27 de mayo de 2018

La espera y la esperanza


Las palabras y la vida
Alberto Martín Baró

Nos pasamos la vida esperando. Esperando algo o a alguien. Las esperas pueden ser de cosas triviales o de cosas más o menos importantes. Se nos va a diario mucho tiempo aguardando al metro o al autobús, en la cola de la caja del supermercado, que se ponga verde el semáforo, que baje o suba el ascensor… Hay lugares destinados precisamente a aguardar, como la sala de espera de la consulta del médico.
El tiempo de la espera es a menudo un tiempo perdido. Pero también podemos aprovechar estos interludios obligados para leer o escuchar música a través de auriculares conectados a un dispositivo de almacenamiento digital. Actualmente, pocos viajeros del metro van leyendo, mientras que una gran mayoría están pendientes de sus móviles. ¿Se comunican con alguien, juegan, o consultan sus correos y mensajes?
Acabo de disfrutar con la lectura de un libro titulado en la traducción española El tiempo regalado. Un ensayo sobre la espera, debido a la escritora y periodista alemana Andrea Köhler. Con penetrante análisis, la autora recorre pasajes de distintas obras de pensamiento y literatura para mostrar que la espera es una vivencia humana fundamental.

_EJERCICIO_
Transcriba sin cambios el pasaje del texto sobre la espera que va desde "Las palabras y" hasta "correos y mensajes?", ambos inclusive. Los registros proceden de una fuente distinta.

(Registros de origen)

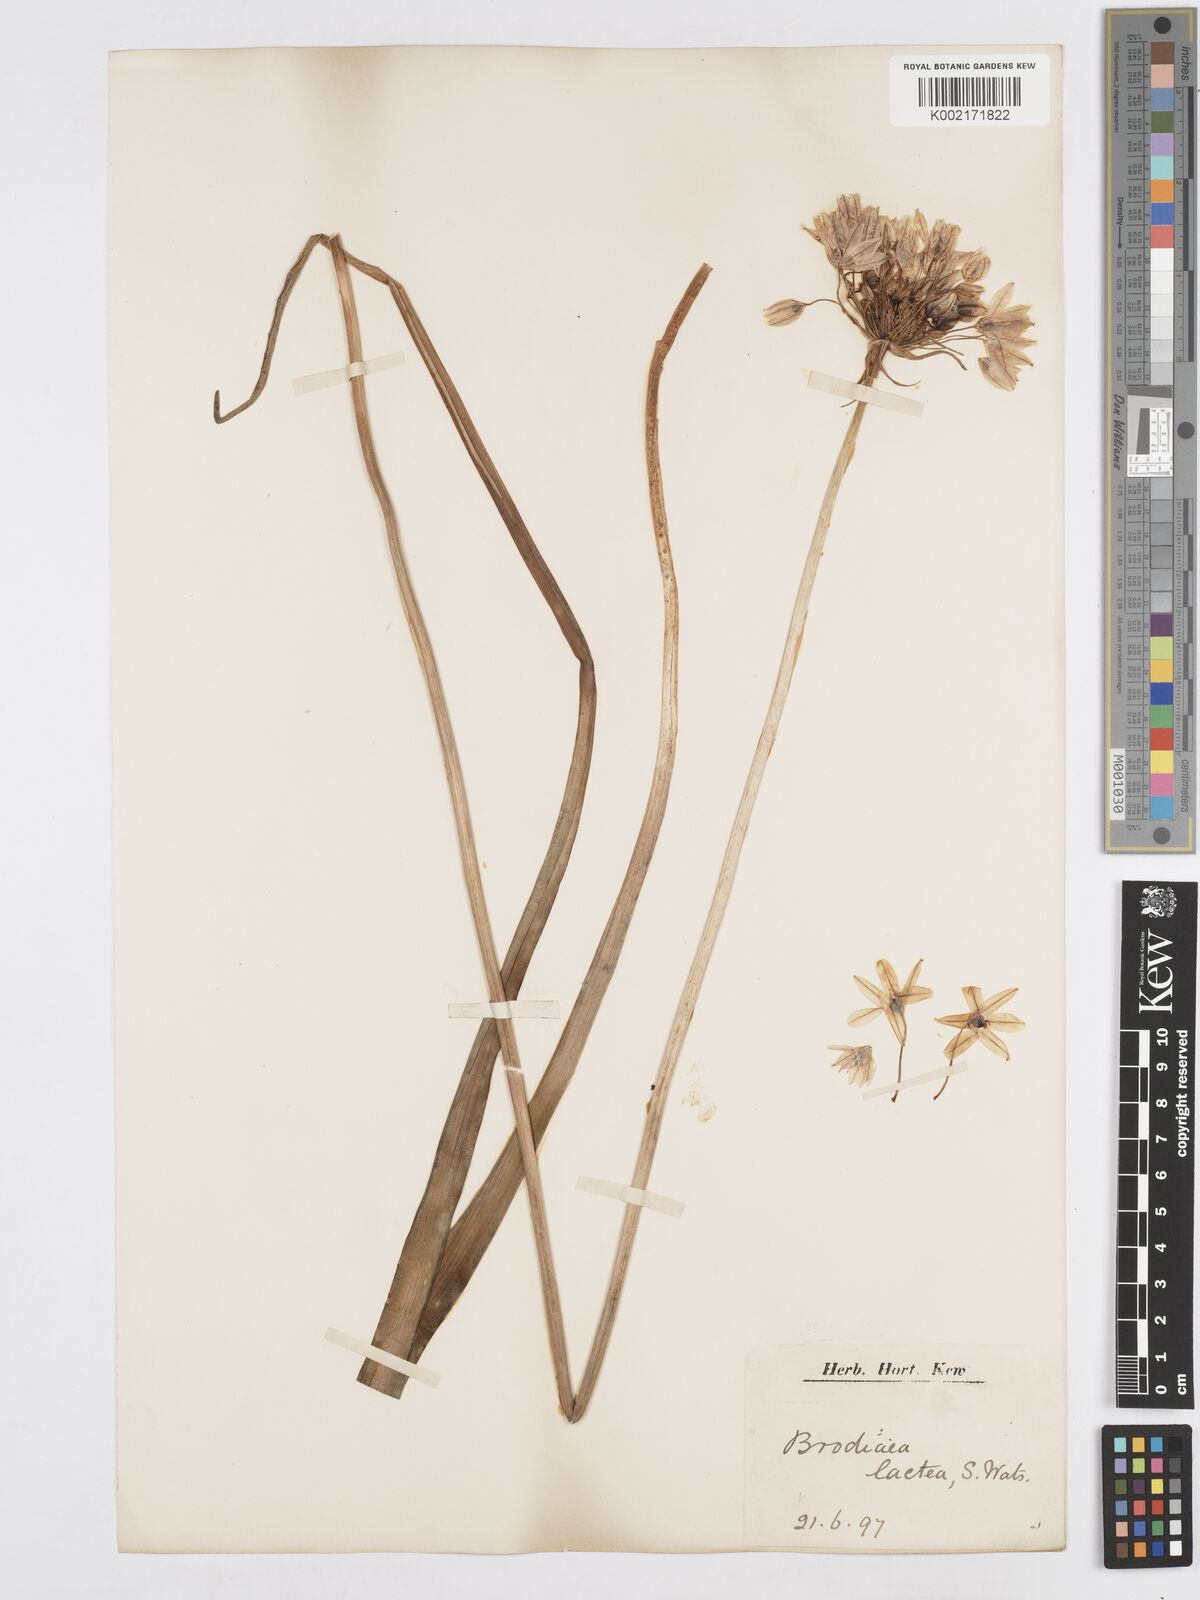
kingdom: Plantae
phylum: Tracheophyta
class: Liliopsida
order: Asparagales
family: Asparagaceae
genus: Triteleia
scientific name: Triteleia hyacinthina
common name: White brodiaea
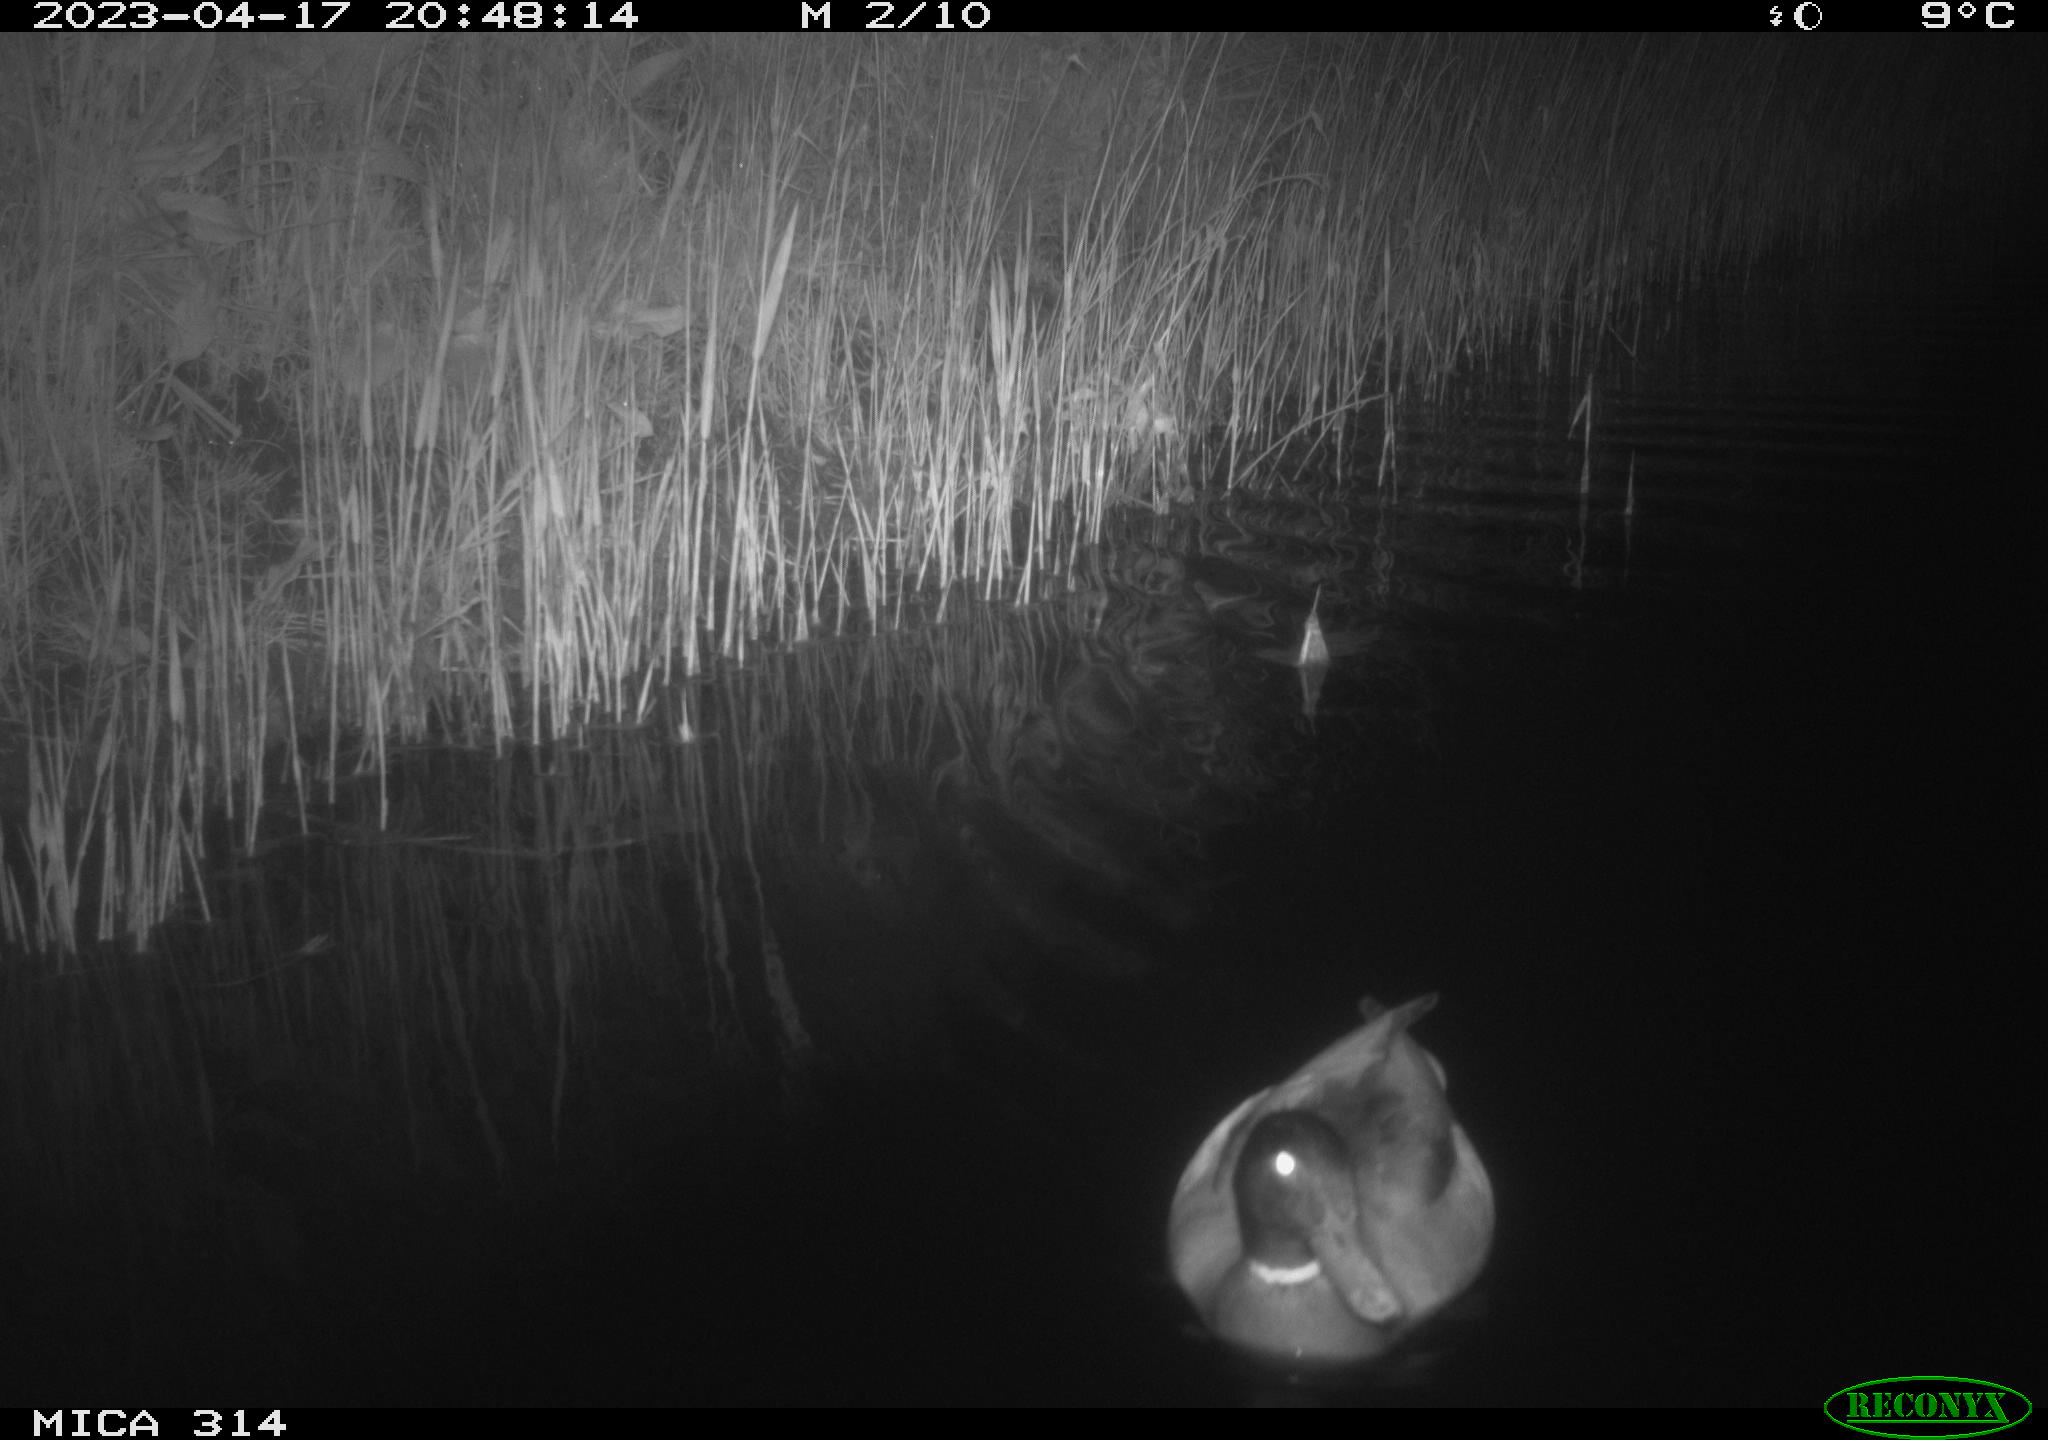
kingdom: Animalia
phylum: Chordata
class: Aves
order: Anseriformes
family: Anatidae
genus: Anas
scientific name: Anas
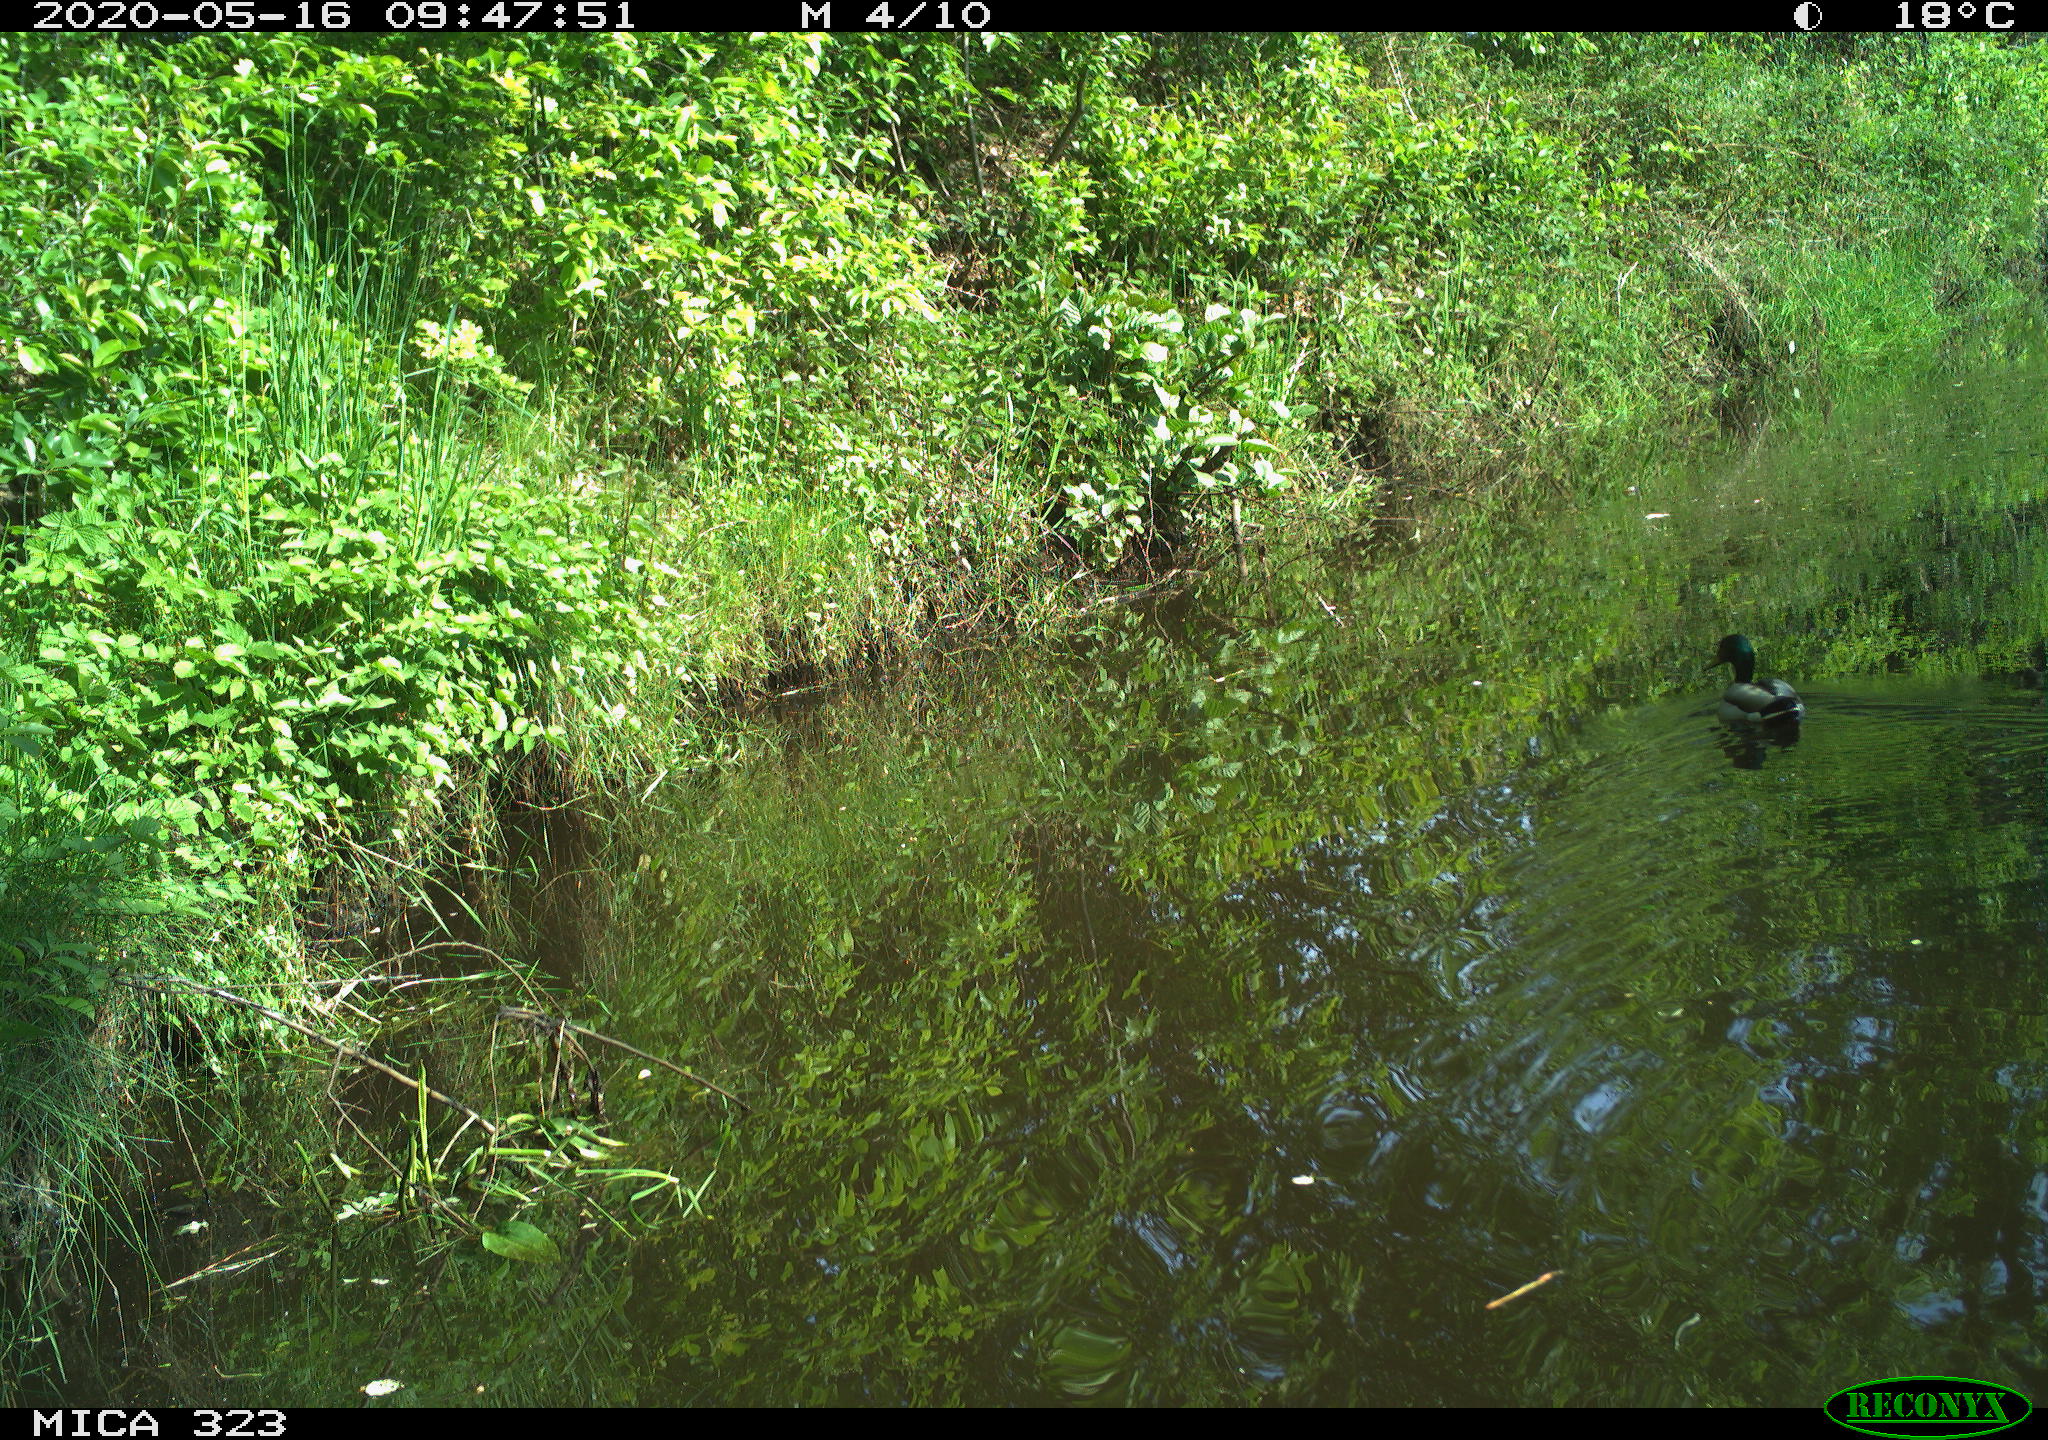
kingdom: Animalia
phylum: Chordata
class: Aves
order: Anseriformes
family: Anatidae
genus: Anas
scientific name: Anas platyrhynchos
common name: Mallard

_RESPUESTA_
Las palabras y la vida
Alberto Martín Baró

Nos pasamos la vida esperando. Esperando algo o a alguien. Las esperas pueden ser de cosas triviales o de cosas más o menos importantes. Se nos va a diario mucho tiempo aguardando al metro o al autobús, en la cola de la caja del supermercado, que se ponga verde el semáforo, que baje o suba el ascensor… Hay lugares destinados precisamente a aguardar, como la sala de espera de la consulta del médico.
El tiempo de la espera es a menudo un tiempo perdido. Pero también podemos aprovechar estos interludios obligados para leer o escuchar música a través de auriculares conectados a un dispositivo de almacenamiento digital. Actualmente, pocos viajeros del metro van leyendo, mientras que una gran mayoría están pendientes de sus móviles. ¿Se comunican con alguien, juegan, o consultan sus correos y mensajes?